Zuzahlung im Krankenhaus 2026

Zuzahlung im Krankenhaus 2026

07.03.20265 Min. LesezeitAktualisiert: 14.03.2026

Zuzahlung im Krankenhaus: Wie viel pro Tag?

Gesetzlich Versicherte zahlen bei einem stationären Krankenhausaufenthalt eine Zuzahlung von 10 € pro Tag — für maximal 28 Tage pro Kalenderjahr. Die Höchstbelastung beträgt damit 280 € pro Jahr.

Die Zuzahlung fällt für jeden Aufenthaltstag an, einschließlich Aufnahme- und Entlassungstag. Bei mehreren Krankenhausaufenthalten im selben Jahr werden die Tage zusammengezählt.
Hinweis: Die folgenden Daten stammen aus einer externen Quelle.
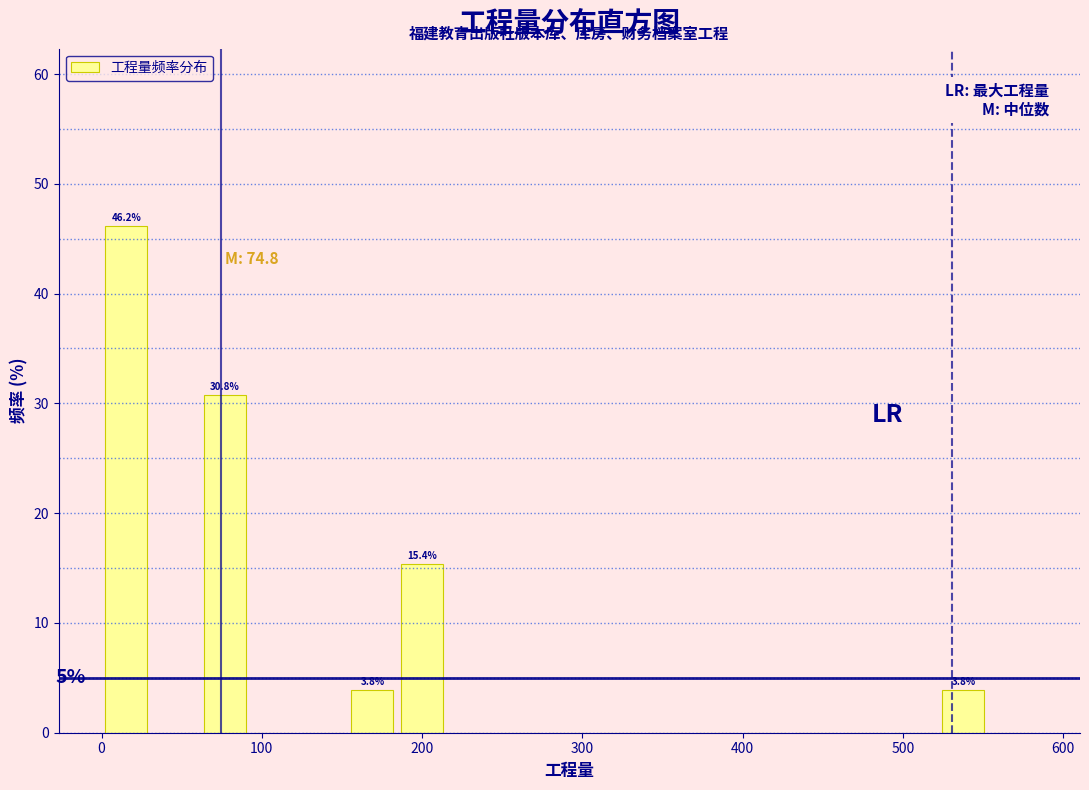

Read against the x-axis, roughly where is the centre of the tallest bar?

20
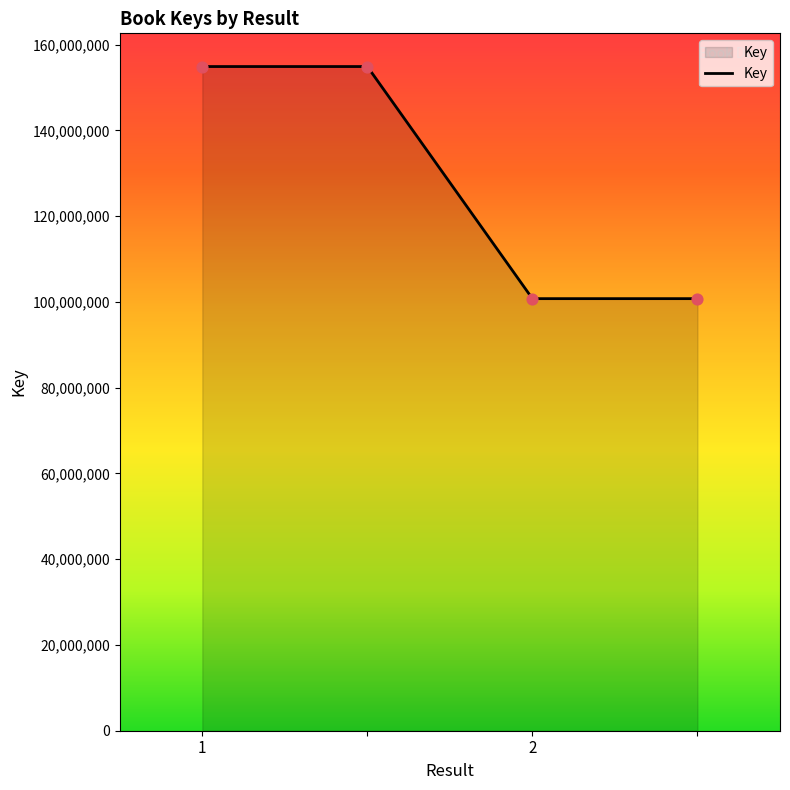

What is the smallest value displayed?

100770016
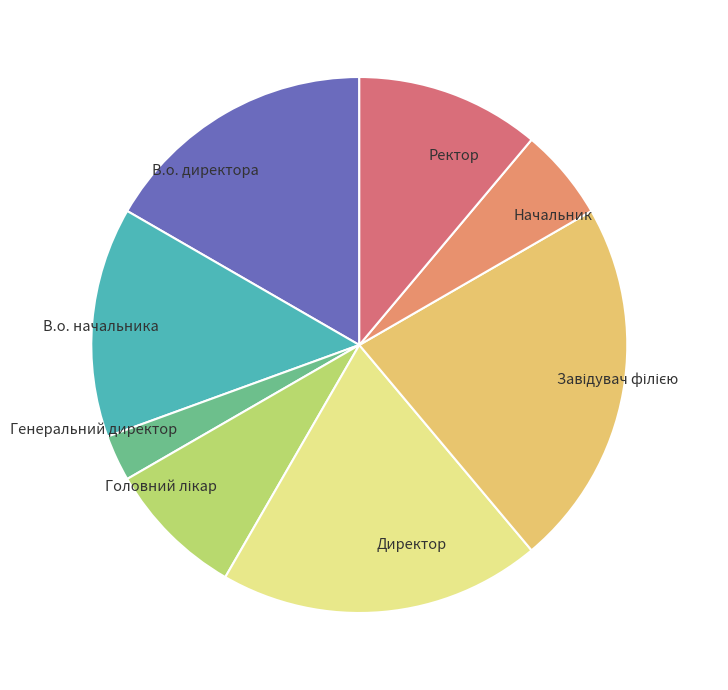

What is the smallest slice in the pie chart?

Генеральний директор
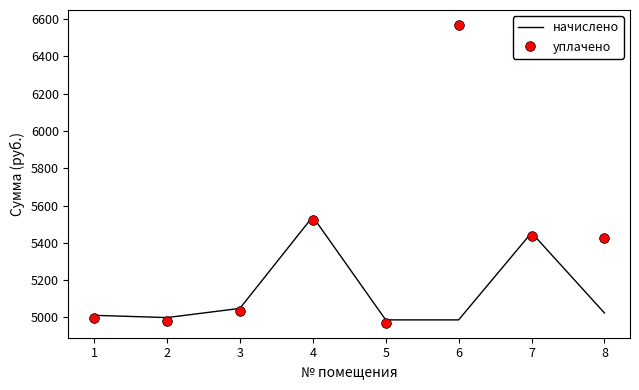

What is the spread (max minus min) of values at 7?

17.3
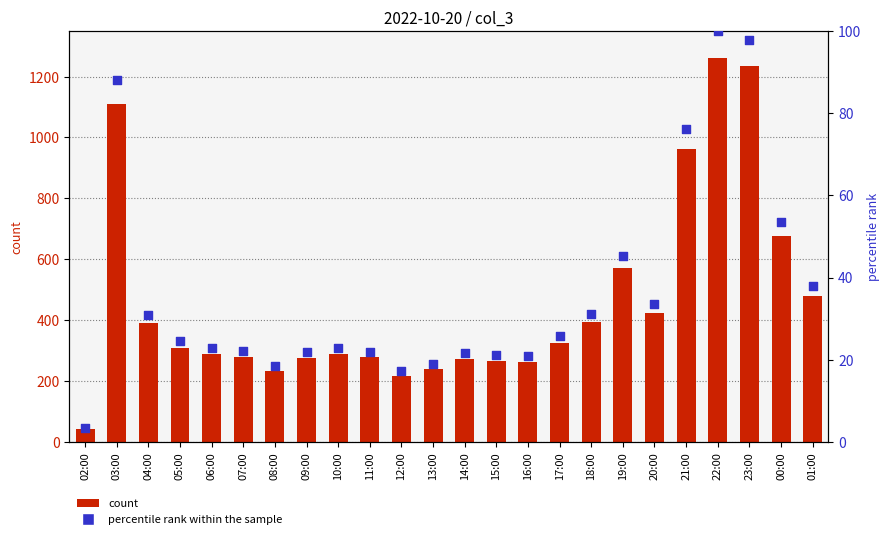

At which category is the sum across all series the highest?

22:00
Wer muss Zuzahlung leisten?

Grundsätzlich alle gesetzlich Versicherten ab 18 Jahren. Kinder und Jugendliche unter 18 sind vollständig von Zuzahlungen befreit.

Auch bei Rehabilitationsmaßnahmen (Reha, Kur) beträgt die Zuzahlung 10 € pro Tag. Anschlussreha direkt nach Krankenhausaufenthalt: Die bereits gezahlten Krankenhaustage werden angerechnet.

Befreiung von der Zuzahlung

Wer die jährliche Belastungsgrenze erreicht hat, kann sich für den Rest des Jahres von allen Zuzahlungen befreien lassen:

VersichertengruppeBelastungsgrenzeBeispiel (30.000 € Brutto)
Allgemein2 % des Bruttoeinkommens600 € / Jahr
Chronisch Kranke1 % des Bruttoeinkommens300 € / Jahr

Dazu zählen alle Zuzahlungen: Krankenhaus, Medikamente, Heilmittel und Hilfsmittel.

So beantragen Sie die Zuzahlungsbefreiung

1. Quittungen sammeln: Bewahren Sie alle Zuzahlungsbelege des Kalenderjahres auf (Apothekenquittungen, Krankenhausrechnungen, Heilmittel-Zuzahlungen).

2. Antrag bei der Krankenkasse: Sobald die Belastungsgrenze erreicht ist, stellen Sie den Antrag auf Befreiung. Fügen Sie alle Belege bei.

3. Befreiungsausweis: Die Kasse stellt einen Befreiungsausweis aus, der für den Rest des Kalenderjahres gilt. Vorlage bei jeder weiteren Behandlung.

Tipp: Manche Kassen bieten die Möglichkeit, die voraussichtliche Belastungsgrenze zu Jahresbeginn vorauszuzahlen und direkt den Befreiungsausweis zu erhalten.

Sonderregelungen und Ausnahmen

Härtefall: Versicherte mit sehr geringem Einkommen (z. B. Empfänger von Bürgergeld, Sozialhilfe oder BAföG) haben eine niedrigere Belastungsgrenze.

Schwangere: Für Vorsorge und Entbindung fallen keine Zuzahlungen an.

Vorsorge und Prävention: Gesundheitsuntersuchungen, Krebsvorsorge und Schutzimpfungen sind zuzahlungsfrei.

Wahlleistungen: Einzelzimmer, Chefarztbehandlung und ähnliche Wahlleistungen werden separat berechnet und zählen nicht zur Zuzahlung.

Quellen & Referenzen

  • SGB V § 39: Zuzahlung bei stationärer Behandlung
  • SGB V § 62: Belastungsgrenze
  • GKV-Spitzenverband: Zuzahlungsregelungen 2026
  • Bundesministerium für Gesundheit: Zuzahlungsregelungen (2026)

Häufig gestellte Fragen

Wie hoch ist die Zuzahlung im Krankenhaus?

10 € pro Tag, maximal 28 Tage (280 €) pro Kalenderjahr. Kinder unter 18 sind befreit. Danach entfällt die Zuzahlung automatisch für weitere Tage im selben Jahr.

Zählen Krankenhaustage auf die Belastungsgrenze?

Ja, die Krankenhausverpflegung zählt zur jährlichen Belastungsgrenze. Zusammen mit Medikamenten-Zuzahlungen und anderen Eigenanteilen können Sie so schneller die Grenze erreichen und sich befreien lassen.

Muss ich bei Notfallaufnahme auch zuzahlen?

Ja, die Zuzahlung gilt auch bei Notfallaufnahmen. Es gibt keine Ausnahme für Notfälle. Allerdings greift auch hier die Belastungsgrenze — und Minderjährige sind generell befreit.